- _WHAT IS REQUIRED_
Among these records, tally each line with the word "Scikit"; the answer is that number alone.

Plain-text document sources:
-------

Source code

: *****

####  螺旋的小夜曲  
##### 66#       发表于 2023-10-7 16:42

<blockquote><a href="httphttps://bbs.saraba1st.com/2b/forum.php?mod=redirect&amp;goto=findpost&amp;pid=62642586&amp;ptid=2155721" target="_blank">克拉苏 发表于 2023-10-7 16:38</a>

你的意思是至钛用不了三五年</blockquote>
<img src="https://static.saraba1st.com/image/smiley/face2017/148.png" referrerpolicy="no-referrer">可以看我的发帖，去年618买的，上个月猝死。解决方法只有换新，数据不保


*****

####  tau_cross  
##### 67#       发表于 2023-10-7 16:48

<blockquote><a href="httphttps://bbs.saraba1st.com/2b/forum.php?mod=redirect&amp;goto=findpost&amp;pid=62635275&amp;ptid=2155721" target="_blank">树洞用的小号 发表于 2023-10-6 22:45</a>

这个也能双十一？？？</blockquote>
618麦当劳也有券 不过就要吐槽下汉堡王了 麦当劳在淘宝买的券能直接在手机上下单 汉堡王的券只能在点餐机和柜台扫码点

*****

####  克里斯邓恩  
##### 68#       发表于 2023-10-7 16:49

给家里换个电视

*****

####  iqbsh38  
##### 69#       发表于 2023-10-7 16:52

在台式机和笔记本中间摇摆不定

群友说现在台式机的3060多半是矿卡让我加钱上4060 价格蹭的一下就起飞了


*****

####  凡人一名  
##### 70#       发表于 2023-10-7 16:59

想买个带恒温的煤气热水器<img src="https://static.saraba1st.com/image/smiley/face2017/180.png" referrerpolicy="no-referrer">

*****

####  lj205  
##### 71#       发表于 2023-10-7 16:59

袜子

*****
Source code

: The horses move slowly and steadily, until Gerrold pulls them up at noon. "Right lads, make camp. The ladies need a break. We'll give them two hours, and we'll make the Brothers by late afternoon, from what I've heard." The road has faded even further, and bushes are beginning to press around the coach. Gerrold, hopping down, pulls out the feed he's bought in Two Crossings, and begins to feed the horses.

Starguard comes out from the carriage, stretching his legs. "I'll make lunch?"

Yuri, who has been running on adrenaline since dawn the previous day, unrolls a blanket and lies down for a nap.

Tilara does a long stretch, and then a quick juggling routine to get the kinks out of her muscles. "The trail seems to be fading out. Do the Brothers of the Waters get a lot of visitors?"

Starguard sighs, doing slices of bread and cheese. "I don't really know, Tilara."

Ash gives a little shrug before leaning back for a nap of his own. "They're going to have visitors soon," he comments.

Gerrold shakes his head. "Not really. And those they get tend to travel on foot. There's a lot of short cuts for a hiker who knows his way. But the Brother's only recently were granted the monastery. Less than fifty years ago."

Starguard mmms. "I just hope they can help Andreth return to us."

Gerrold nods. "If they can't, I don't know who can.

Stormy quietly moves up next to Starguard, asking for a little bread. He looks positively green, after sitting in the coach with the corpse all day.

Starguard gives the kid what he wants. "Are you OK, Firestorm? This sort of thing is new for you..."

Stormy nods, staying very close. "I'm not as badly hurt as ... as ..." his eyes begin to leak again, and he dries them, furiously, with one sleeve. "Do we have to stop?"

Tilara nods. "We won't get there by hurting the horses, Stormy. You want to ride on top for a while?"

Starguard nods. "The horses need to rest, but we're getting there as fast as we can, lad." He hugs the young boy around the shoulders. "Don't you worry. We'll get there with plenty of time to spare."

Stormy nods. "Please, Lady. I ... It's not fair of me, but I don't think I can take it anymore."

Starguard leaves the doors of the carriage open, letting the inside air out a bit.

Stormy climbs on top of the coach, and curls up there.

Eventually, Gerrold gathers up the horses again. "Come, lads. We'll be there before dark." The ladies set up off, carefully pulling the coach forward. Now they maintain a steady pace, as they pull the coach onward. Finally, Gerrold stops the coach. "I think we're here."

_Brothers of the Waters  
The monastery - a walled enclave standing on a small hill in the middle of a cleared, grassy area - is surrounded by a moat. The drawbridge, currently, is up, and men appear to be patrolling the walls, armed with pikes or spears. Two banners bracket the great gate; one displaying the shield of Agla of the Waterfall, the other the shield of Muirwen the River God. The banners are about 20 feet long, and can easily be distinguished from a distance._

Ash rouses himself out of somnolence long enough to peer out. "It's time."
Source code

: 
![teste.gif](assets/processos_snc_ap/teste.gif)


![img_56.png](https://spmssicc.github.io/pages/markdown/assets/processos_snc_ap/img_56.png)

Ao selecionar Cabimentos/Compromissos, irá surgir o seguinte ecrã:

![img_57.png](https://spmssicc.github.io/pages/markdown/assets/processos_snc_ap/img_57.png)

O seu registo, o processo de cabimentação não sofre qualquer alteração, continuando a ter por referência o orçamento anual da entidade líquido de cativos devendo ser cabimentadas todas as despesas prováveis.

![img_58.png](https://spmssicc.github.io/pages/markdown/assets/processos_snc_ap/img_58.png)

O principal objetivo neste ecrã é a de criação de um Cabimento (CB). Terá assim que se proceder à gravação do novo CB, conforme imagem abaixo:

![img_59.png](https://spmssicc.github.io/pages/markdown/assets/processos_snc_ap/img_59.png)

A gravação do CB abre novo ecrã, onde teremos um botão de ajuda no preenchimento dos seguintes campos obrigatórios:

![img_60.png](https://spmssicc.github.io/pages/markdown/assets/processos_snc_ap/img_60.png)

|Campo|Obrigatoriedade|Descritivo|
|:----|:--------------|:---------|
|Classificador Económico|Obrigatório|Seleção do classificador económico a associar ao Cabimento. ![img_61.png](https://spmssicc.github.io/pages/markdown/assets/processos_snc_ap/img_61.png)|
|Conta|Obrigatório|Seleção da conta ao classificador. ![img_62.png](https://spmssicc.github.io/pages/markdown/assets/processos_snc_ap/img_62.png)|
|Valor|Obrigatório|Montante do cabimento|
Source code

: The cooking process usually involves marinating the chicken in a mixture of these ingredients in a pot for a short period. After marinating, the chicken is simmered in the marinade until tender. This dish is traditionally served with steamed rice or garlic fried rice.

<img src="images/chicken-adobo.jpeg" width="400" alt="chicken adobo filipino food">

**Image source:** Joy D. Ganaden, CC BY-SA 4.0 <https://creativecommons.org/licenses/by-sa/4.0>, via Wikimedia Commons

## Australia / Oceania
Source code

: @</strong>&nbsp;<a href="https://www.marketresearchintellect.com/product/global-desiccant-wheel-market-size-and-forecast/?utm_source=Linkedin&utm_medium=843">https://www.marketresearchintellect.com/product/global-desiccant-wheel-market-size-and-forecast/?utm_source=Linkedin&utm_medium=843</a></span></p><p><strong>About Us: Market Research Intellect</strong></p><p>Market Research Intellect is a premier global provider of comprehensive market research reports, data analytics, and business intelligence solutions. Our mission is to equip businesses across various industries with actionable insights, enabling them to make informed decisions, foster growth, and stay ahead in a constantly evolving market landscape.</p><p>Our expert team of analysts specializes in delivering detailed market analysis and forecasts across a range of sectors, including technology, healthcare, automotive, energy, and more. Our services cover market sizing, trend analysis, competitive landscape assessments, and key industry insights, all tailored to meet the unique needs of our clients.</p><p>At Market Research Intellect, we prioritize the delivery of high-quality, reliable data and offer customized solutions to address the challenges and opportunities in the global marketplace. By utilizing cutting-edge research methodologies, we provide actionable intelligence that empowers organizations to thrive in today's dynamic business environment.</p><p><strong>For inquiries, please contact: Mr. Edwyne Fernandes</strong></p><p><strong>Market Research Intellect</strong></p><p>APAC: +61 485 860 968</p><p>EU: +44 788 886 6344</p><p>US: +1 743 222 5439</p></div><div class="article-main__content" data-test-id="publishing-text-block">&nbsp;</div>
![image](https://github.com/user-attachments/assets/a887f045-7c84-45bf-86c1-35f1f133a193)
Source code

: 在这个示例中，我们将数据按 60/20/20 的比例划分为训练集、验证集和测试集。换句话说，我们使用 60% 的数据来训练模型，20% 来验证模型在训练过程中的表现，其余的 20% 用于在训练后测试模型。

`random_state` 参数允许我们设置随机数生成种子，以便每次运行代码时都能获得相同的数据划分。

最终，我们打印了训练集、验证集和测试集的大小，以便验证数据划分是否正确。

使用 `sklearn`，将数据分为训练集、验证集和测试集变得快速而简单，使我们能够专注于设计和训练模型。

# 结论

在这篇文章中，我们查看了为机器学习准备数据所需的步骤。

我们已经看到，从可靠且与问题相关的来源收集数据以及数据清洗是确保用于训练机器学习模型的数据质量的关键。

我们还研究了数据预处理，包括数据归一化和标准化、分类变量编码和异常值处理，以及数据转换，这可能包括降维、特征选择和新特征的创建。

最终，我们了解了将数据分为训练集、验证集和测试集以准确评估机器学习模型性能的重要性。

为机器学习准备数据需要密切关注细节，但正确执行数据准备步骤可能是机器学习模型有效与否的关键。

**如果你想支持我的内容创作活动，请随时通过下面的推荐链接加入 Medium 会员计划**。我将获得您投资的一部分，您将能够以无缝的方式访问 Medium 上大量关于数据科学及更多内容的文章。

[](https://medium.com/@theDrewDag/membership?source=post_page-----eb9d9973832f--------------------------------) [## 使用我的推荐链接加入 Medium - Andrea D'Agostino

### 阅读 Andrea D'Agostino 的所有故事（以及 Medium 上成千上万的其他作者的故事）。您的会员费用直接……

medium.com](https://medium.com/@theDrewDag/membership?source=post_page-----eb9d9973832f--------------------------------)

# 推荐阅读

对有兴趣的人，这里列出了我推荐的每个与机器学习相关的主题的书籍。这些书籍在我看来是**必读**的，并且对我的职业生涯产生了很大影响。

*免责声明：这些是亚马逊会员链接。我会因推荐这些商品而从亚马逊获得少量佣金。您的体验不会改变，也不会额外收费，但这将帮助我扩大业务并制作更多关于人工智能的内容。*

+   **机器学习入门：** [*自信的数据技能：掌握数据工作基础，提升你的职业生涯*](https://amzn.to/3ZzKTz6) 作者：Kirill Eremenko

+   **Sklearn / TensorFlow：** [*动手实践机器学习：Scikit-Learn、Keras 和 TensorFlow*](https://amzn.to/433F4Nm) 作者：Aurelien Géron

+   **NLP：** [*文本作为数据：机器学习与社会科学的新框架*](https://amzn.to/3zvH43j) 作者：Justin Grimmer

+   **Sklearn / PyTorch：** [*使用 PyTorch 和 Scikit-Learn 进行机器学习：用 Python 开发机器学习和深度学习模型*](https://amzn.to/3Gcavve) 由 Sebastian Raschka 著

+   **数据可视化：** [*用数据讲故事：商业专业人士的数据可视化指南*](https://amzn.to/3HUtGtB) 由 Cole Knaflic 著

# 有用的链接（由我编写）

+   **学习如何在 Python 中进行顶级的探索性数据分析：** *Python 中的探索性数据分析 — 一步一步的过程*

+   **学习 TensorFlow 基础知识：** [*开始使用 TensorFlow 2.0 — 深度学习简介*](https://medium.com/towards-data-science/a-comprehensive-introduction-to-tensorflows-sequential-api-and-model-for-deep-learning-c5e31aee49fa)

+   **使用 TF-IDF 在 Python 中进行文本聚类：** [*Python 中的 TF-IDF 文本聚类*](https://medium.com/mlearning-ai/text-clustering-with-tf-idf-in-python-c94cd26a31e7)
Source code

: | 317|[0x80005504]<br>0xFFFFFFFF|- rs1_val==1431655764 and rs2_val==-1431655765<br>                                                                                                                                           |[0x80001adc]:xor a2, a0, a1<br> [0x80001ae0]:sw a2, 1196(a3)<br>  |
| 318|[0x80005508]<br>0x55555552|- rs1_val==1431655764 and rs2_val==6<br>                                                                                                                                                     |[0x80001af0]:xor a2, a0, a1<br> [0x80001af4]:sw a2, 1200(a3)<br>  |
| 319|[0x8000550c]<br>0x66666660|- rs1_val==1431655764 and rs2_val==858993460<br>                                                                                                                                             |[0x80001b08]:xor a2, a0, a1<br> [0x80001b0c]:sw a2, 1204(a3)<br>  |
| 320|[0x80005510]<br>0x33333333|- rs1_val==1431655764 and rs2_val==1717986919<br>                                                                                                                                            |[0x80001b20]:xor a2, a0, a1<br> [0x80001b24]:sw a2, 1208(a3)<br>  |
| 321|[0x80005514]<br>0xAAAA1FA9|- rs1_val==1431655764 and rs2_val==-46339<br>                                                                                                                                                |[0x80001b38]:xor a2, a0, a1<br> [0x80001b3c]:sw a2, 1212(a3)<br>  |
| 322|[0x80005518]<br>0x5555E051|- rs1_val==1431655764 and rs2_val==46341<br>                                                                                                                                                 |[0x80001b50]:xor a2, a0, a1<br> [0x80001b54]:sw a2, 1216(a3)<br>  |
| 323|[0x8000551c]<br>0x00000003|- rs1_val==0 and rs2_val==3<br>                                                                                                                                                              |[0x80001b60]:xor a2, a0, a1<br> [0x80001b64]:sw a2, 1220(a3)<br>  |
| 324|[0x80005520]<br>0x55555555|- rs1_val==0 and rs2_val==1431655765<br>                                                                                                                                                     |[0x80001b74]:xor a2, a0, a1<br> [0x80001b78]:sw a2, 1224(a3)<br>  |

-------

- _ANSWER_
2